▸ **Source records**:
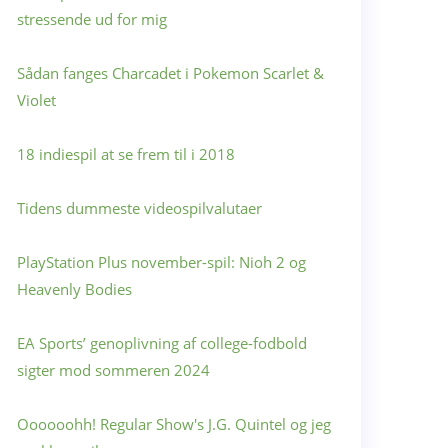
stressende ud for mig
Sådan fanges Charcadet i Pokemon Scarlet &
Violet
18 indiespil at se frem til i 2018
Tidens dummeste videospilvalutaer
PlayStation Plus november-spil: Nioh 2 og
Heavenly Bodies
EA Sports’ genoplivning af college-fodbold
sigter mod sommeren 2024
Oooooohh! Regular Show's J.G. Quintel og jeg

--

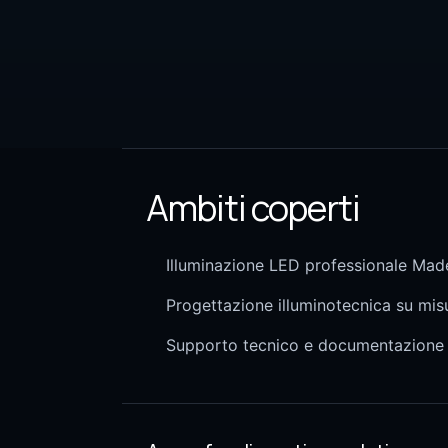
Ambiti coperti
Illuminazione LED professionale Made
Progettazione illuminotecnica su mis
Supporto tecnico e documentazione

==

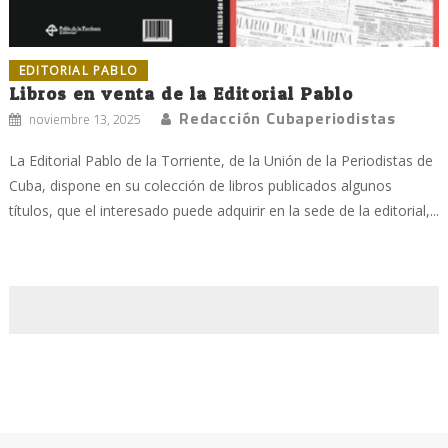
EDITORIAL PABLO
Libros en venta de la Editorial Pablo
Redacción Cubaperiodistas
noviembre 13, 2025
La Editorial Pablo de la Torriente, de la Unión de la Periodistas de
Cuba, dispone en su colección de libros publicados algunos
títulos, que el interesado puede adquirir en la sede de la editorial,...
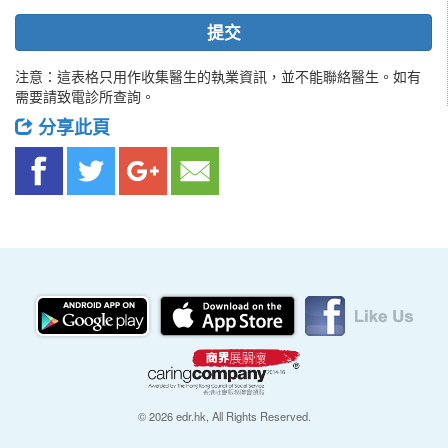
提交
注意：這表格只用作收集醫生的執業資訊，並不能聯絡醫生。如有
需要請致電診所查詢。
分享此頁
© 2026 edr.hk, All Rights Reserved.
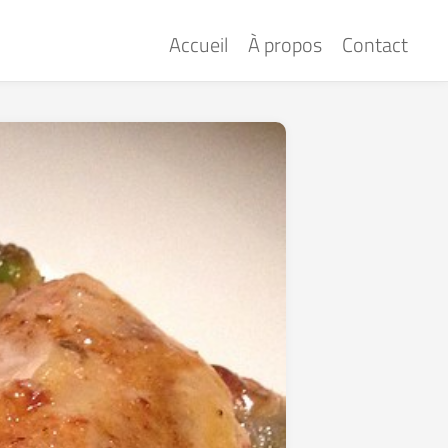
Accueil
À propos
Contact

▸ **What you should do**: Can you print, word for word, the lines of the records that start with the line containing "stressende ud for mig" and go on through the line containing "Oooooohh! Regular Show's J.G. Quintel og jeg"?

▸ **Answer section**:
stressende ud for mig
Sådan fanges Charcadet i Pokemon Scarlet &
Violet
18 indiespil at se frem til i 2018
Tidens dummeste videospilvalutaer
PlayStation Plus november-spil: Nioh 2 og
Heavenly Bodies
EA Sports’ genoplivning af college-fodbold
sigter mod sommeren 2024
Oooooohh! Regular Show's J.G. Quintel og jeg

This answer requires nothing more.